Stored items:
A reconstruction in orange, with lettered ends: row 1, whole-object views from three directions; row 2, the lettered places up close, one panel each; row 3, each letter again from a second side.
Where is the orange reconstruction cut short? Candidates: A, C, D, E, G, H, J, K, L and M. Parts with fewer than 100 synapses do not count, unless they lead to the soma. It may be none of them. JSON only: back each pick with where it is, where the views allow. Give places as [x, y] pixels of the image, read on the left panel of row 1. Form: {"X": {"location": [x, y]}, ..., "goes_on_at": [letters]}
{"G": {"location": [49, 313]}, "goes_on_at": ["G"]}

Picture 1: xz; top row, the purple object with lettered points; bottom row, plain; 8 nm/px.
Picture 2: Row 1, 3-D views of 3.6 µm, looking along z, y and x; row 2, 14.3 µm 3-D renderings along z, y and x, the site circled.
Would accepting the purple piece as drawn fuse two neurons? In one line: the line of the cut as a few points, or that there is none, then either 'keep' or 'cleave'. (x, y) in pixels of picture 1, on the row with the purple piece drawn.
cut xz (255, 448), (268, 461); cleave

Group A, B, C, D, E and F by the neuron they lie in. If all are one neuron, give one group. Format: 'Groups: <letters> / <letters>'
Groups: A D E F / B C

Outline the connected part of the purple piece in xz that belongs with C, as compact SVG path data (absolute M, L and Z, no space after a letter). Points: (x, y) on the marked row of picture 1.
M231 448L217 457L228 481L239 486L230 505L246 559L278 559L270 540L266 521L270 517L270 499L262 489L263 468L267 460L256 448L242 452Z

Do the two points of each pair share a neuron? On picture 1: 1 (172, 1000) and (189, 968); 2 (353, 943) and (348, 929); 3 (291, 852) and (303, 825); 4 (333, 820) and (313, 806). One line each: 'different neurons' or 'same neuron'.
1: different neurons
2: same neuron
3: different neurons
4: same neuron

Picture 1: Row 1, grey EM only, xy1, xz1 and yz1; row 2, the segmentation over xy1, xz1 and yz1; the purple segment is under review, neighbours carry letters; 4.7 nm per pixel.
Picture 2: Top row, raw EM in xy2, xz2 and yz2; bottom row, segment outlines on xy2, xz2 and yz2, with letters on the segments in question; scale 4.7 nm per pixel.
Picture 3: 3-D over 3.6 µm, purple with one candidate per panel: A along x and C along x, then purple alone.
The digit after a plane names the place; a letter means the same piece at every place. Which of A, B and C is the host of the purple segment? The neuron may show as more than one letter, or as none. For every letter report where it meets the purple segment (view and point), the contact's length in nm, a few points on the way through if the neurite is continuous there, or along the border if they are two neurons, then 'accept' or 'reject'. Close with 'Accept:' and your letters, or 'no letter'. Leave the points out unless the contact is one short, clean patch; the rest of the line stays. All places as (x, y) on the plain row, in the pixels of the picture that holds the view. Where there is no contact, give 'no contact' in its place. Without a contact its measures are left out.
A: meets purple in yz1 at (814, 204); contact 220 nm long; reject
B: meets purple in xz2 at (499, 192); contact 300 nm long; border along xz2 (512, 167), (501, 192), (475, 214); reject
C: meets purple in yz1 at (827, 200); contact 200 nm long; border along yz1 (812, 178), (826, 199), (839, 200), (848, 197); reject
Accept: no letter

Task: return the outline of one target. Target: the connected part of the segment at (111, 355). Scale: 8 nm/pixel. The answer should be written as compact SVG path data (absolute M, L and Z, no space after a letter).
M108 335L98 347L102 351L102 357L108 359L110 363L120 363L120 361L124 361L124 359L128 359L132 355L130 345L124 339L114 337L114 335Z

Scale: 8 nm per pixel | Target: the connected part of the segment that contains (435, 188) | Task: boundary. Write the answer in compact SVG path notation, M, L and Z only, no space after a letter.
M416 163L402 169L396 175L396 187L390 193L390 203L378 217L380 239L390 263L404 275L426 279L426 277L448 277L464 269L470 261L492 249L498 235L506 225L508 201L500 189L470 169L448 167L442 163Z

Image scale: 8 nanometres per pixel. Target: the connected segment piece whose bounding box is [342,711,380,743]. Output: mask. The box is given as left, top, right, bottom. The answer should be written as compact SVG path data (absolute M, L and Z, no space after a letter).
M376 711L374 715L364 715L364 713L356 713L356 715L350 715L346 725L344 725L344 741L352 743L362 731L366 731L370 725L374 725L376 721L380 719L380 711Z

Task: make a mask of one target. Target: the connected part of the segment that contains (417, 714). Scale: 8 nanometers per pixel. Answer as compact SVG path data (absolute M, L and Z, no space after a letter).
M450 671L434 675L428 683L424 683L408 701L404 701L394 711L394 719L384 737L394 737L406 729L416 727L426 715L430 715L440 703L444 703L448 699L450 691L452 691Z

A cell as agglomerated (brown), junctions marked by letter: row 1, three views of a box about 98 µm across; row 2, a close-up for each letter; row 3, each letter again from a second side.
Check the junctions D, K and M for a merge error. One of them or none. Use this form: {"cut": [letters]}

* [Task requirements]
Output the entries verbatim.

* [Solved exercise]
A reconstruction in orange, with lettered ends: row 1, whole-object views from three directions; row 2, the lettered places up close, one panel each; row 3, each letter again from a second side.
Where is the orange reconstruction cut short? Candidates: A, C, D, E, G, H, J, K, L and M. Parts with fewer than 100 synapses do not count, unless they lead to the soma. It may be none of them. JSON only: back each pick with where it is, where the views allow. Give places as [x, y] pixels of the image, read on the left panel of row 1. Form: {"X": {"location": [x, y]}, ..., "goes_on_at": [letters]}
{"G": {"location": [49, 313]}, "goes_on_at": ["G"]}

Picture 1: xz; top row, the purple object with lettered points; bottom row, plain; 8 nm/px.
Picture 2: Row 1, 3-D views of 3.6 µm, looking along z, y and x; row 2, 14.3 µm 3-D renderings along z, y and x, the site circled.
Would accepting the purple piece as drawn fuse two neurons? In one line: the line of the cut as a few points, or that there is none, then either 'keep' or 'cleave'. (x, y) in pixels of picture 1, on the row with the purple piece drawn.
cut xz (255, 448), (268, 461); cleave

Group A, B, C, D, E and F by the neuron they lie in. If all are one neuron, give one group. Format: 'Groups: <letters> / <letters>'
Groups: A D E F / B C

Outline the connected part of the purple piece in xz that belongs with C, as compact SVG path data (absolute M, L and Z, no space after a letter). Points: (x, y) on the marked row of picture 1.
M231 448L217 457L228 481L239 486L230 505L246 559L278 559L270 540L266 521L270 517L270 499L262 489L263 468L267 460L256 448L242 452Z

Do the two points of each pair share a neuron? On picture 1: 1 (172, 1000) and (189, 968); 2 (353, 943) and (348, 929); 3 (291, 852) and (303, 825); 4 (333, 820) and (313, 806). One line each: 'different neurons' or 'same neuron'.
1: different neurons
2: same neuron
3: different neurons
4: same neuron

Picture 1: Row 1, grey EM only, xy1, xz1 and yz1; row 2, the segmentation over xy1, xz1 and yz1; the purple segment is under review, neighbours carry letters; 4.7 nm per pixel.
Picture 2: Top row, raw EM in xy2, xz2 and yz2; bottom row, segment outlines on xy2, xz2 and yz2, with letters on the segments in question; scale 4.7 nm per pixel.
Picture 3: 3-D over 3.6 µm, purple with one candidate per panel: A along x and C along x, then purple alone.
The digit after a plane names the place; a letter means the same piece at every place. Which of A, B and C is the host of the purple segment? The neuron may show as more than one letter, or as none. For every letter report where it meets the purple segment (view and point), the contact's length in nm, a few points on the way through if the neurite is continuous there, or along the border if they are two neurons, then 'accept' or 'reject'. Close with 'Accept:' and your letters, or 'no letter'. Leave the points out unless the contact is one short, clean patch; the rest of the line stays. All places as (x, y) on the plain row, in the pixels of the picture that holds the view. Where there is no contact, give 'no contact' in its place. Without a contact its measures are left out.
A: meets purple in yz1 at (814, 204); contact 220 nm long; reject
B: meets purple in xz2 at (499, 192); contact 300 nm long; border along xz2 (512, 167), (501, 192), (475, 214); reject
C: meets purple in yz1 at (827, 200); contact 200 nm long; border along yz1 (812, 178), (826, 199), (839, 200), (848, 197); reject
Accept: no letter

Task: return the outline of one target. Target: the connected part of the segment at (111, 355). Scale: 8 nm/pixel. The answer should be written as compact SVG path data (absolute M, L and Z, no space after a letter).
M108 335L98 347L102 351L102 357L108 359L110 363L120 363L120 361L124 361L124 359L128 359L132 355L130 345L124 339L114 337L114 335Z

Scale: 8 nm per pixel | Target: the connected part of the segment that contains (435, 188) | Task: boundary. Write the answer in compact SVG path notation, M, L and Z only, no space after a letter.
M416 163L402 169L396 175L396 187L390 193L390 203L378 217L380 239L390 263L404 275L426 279L426 277L448 277L464 269L470 261L492 249L498 235L506 225L508 201L500 189L470 169L448 167L442 163Z

Image scale: 8 nanometres per pixel. Target: the connected segment piece whose bounding box is [342,711,380,743]. Output: mask. The box is given as left, top, right, bottom. The answer should be written as compact SVG path data (absolute M, L and Z, no space after a letter).
M376 711L374 715L364 715L364 713L356 713L356 715L350 715L346 725L344 725L344 741L352 743L362 731L366 731L370 725L374 725L376 721L380 719L380 711Z

Task: make a mask of one target. Target: the connected part of the segment that contains (417, 714). Scale: 8 nanometers per pixel. Answer as compact SVG path data (absolute M, L and Z, no space after a letter).
M450 671L434 675L428 683L424 683L408 701L404 701L394 711L394 719L384 737L394 737L406 729L416 727L426 715L430 715L440 703L444 703L448 699L450 691L452 691Z

A cell as agglomerated (brown), junctions marked by letter: row 1, three views of a box about 98 µm across; row 2, a close-up for each letter; row 3, each letter again from a second side.
Check the junctions D, K and M for a merge error. One of them or none. Use this form: {"cut": [letters]}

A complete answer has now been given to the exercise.